A popular metal forming process, brazing is one of the most versatile metalworking techniques available. During this process, melted filler metal is applied to the joint between individual components. The filler metal flows into space between the parts, under capillary action. The filler metal is then set to a temperature above its melting point, while any oxidation is removed with the use of a cleaning agent, such as a flux. (Typically, the filler metal has a lower melting point than that of the base metals of which the components being joined are made.) Once the filler metal flows over the base components and eventually cools, it connects the adjoining parts together to create a strong bond.
Dip brazing, a specialized brazing process that primarily uses aluminum as the filler material, can be utilized for many different applications.
The filler used in aluminum dip brazing is generally comprised of almost 90% aluminum and a little more than 10% silicon. During the aluminum dip brazing process, metal components are assembled together, with the filler placed as close as possible to the joint while remaining outside of it. Heat is then applied to the entire metal assembly in an air furnace. The process gets its name from the next step, in which the complete assembly is dipped into a bath of molten salt. This dip serves as a medium for transferring heat, as well as a flux for the joint. In this high-temperature bath, the molten flux interacts with the surface of the assembly and joint, and the filler material then enters the joint and eventually solidifies. With the use of the flux, the filler material can adhere to the cleanest surface possible, allowing for an extremely tight seal between the parts.
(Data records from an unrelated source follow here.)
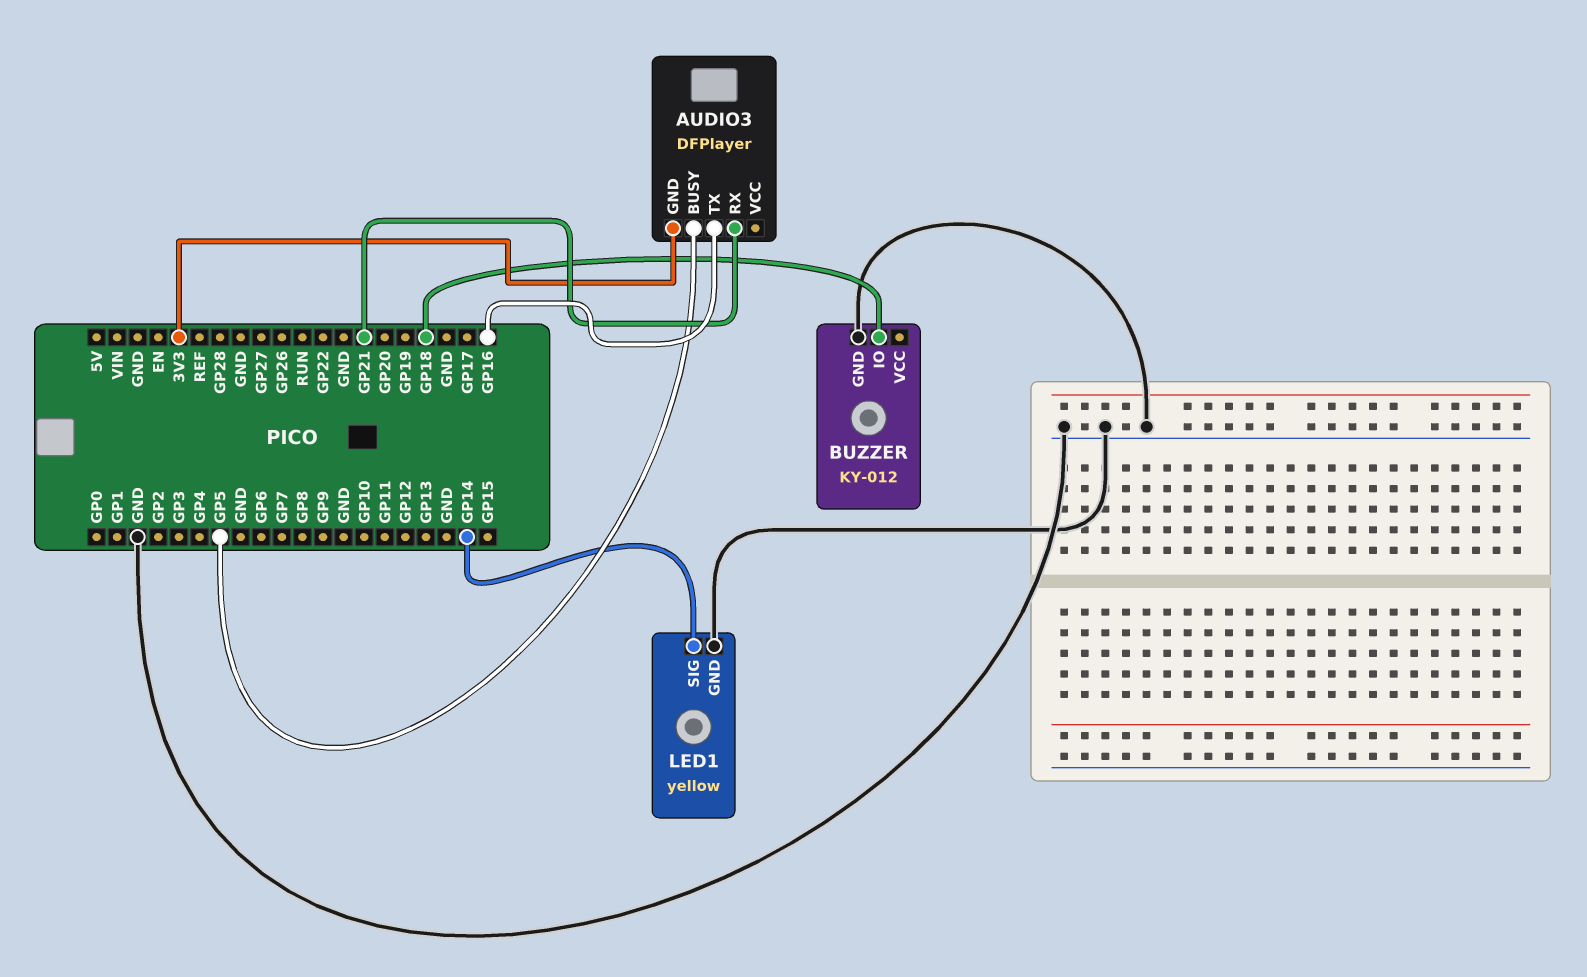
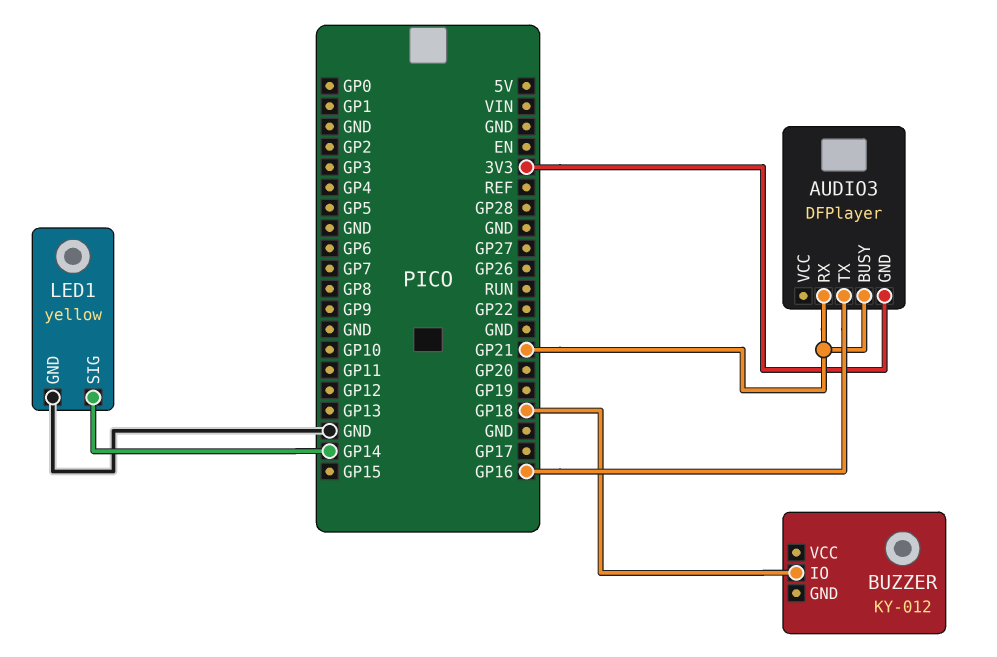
AUDIO3 pin BUSY: GP5 -> GP21
BUZZER pin GND: GND -> none

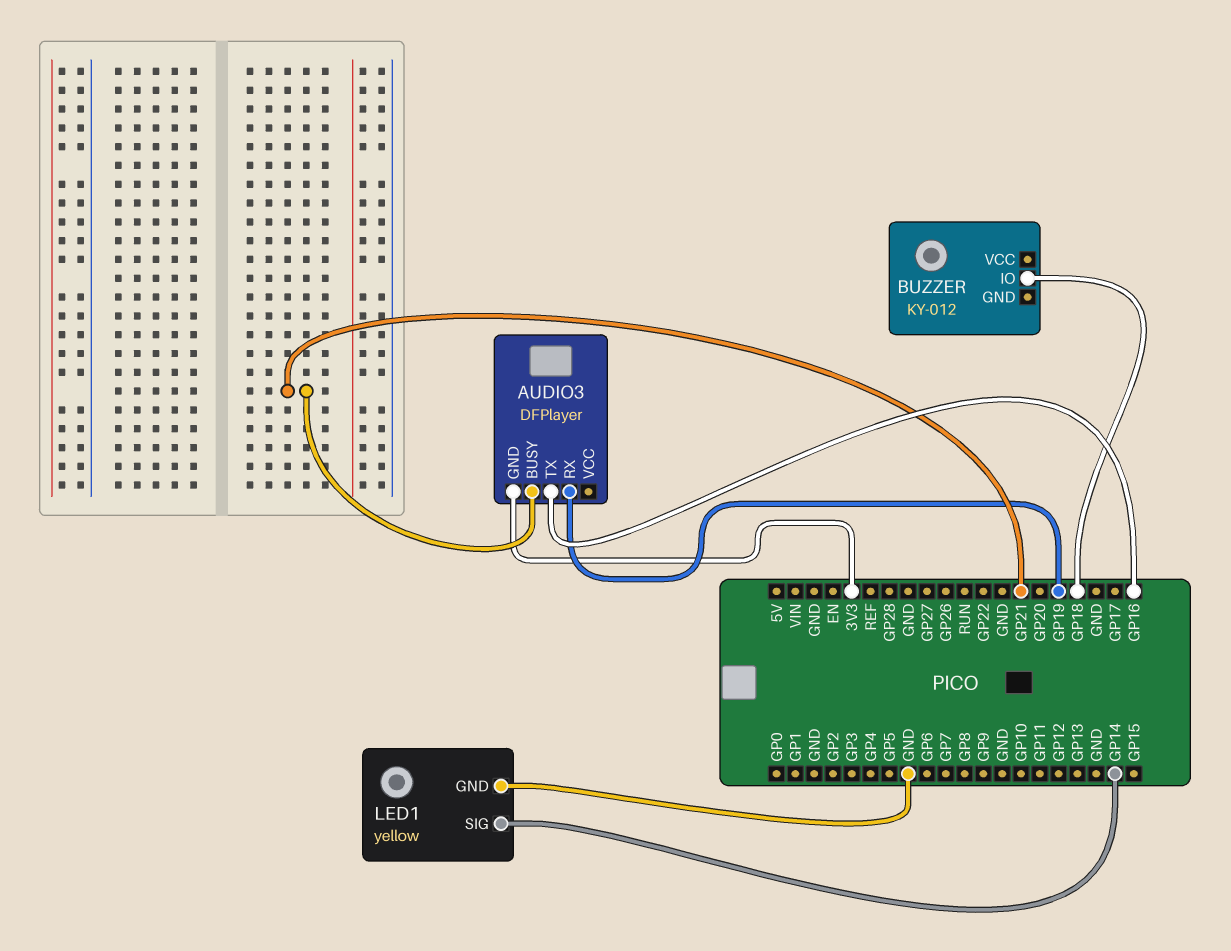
AUDIO3 pin RX: GP21 -> GP19

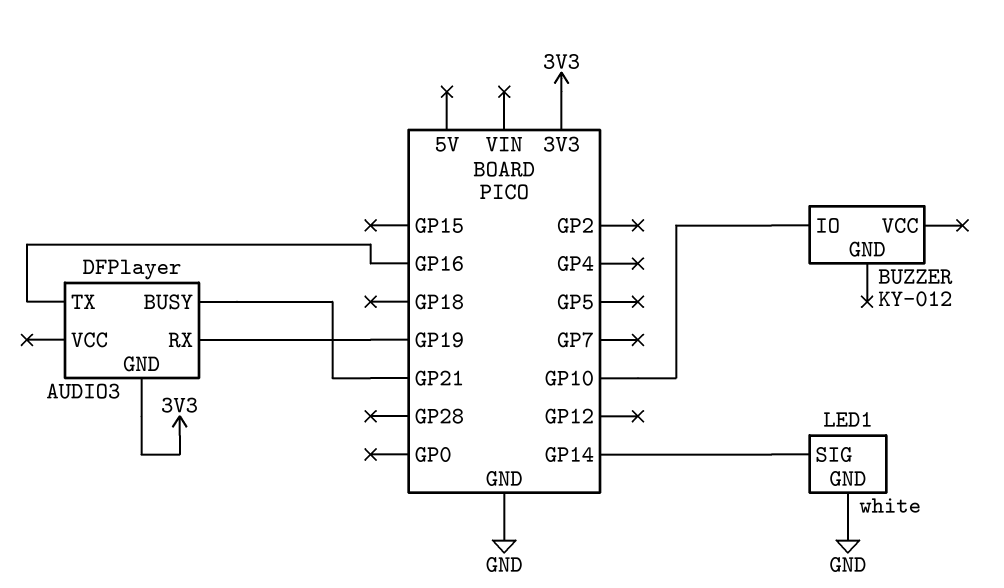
BUZZER pin IO: GP18 -> GP10
LED1: yellow -> white

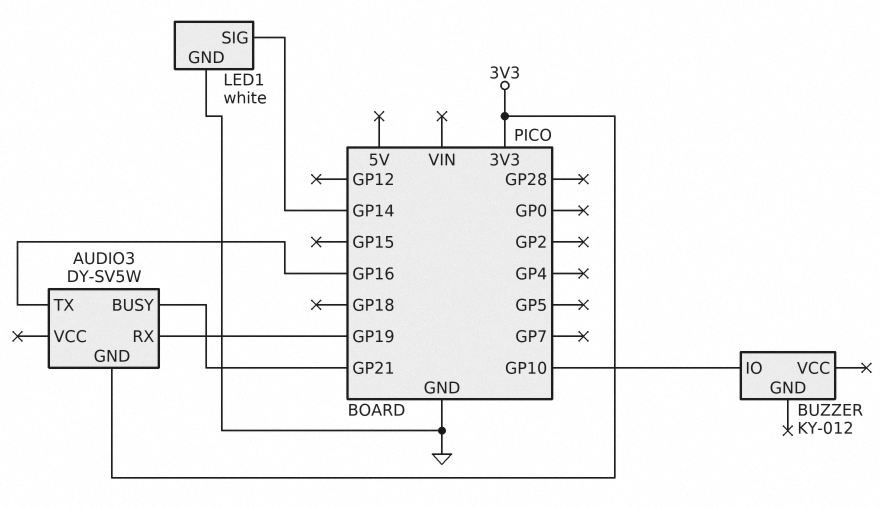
AUDIO3: DFPlayer -> DY-SV5W

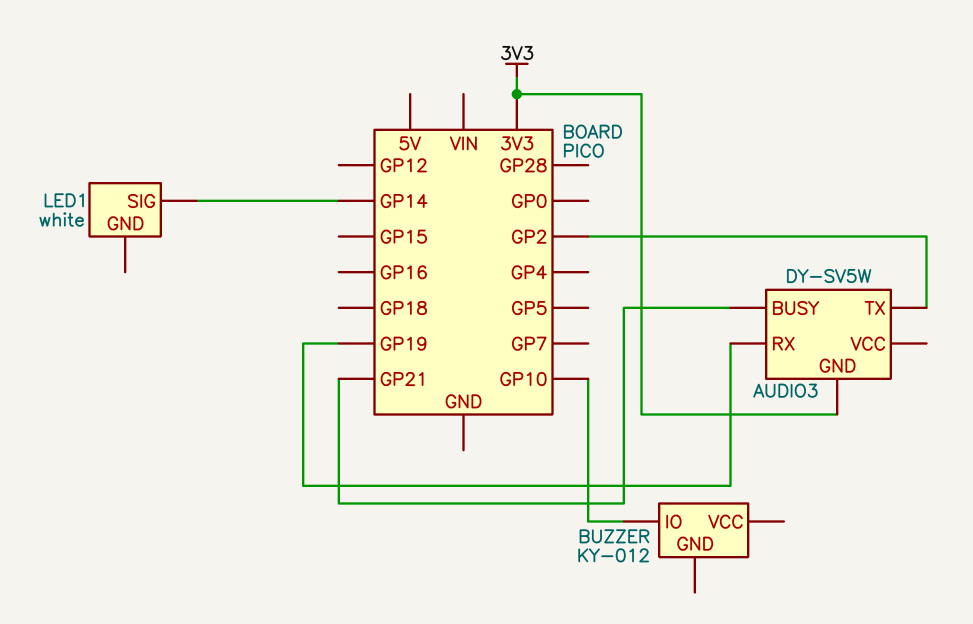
AUDIO3 pin TX: GP16 -> GP2
LED1 pin GND: GND -> none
Before initiating this process, however, some key factors should be considered to ensure a high-quality end product. The design of the assembly is significant, and working with the right metal alloy is critical, as it must be capable of withstanding the extremely high temperatures applied during the brazing process. It’s generally recommended that users avoid adding fixtures to the assembly, as these can impair the efficacy of the dip brazing process. Also, the joint itself should accommodate the positioning of the filler material and get as close as possible to the joint before brazing occurs. Even the type and length of the joint used can make a difference; typically, lap joints produce the best results. Keep in mind that lap joints should have enough clearance to account for the brazing’s capillary action.
Temperature and Material Considerations
The type of filler material used and the temperature selected can also have a significant impact on how well the brazing process works for a given assembly. Temperature has a direct effect on the outcome, as the filler’s alloying and wetting action increases as the brazing alloy’s temperature rises. While the brazing temperature should be higher than the filler’s melting point, it must not be too high either, as extreme heat can adversely affect the metal assembly. For example, if the temperature is too high, it may alter the filler’s ability to adhere to the base metal. Too-high temperatures can also cause heat-induced damage and even harm added fixtures on the assembly. Material choice, too, can influence the efficacy of the brazing process. The ideal material will depend on the specific application at hand. Making use of the proper brazing sheets helps ensure a uniform temperature throughout the material during the brazing process while imbuing the final product with additional strength. Aluminum is particularly well-suited to brazing processes, allowing for optimal performance and reliability.
Selecting the Right Brazing Technique
To ensure high product quality, it’s critical to carefully consider all of the above-mentioned factors before beginning a dip brazing project. Be sure your brazing service provider can assist you throughout the material selection process and work with you to determine the ideal method for your unique application.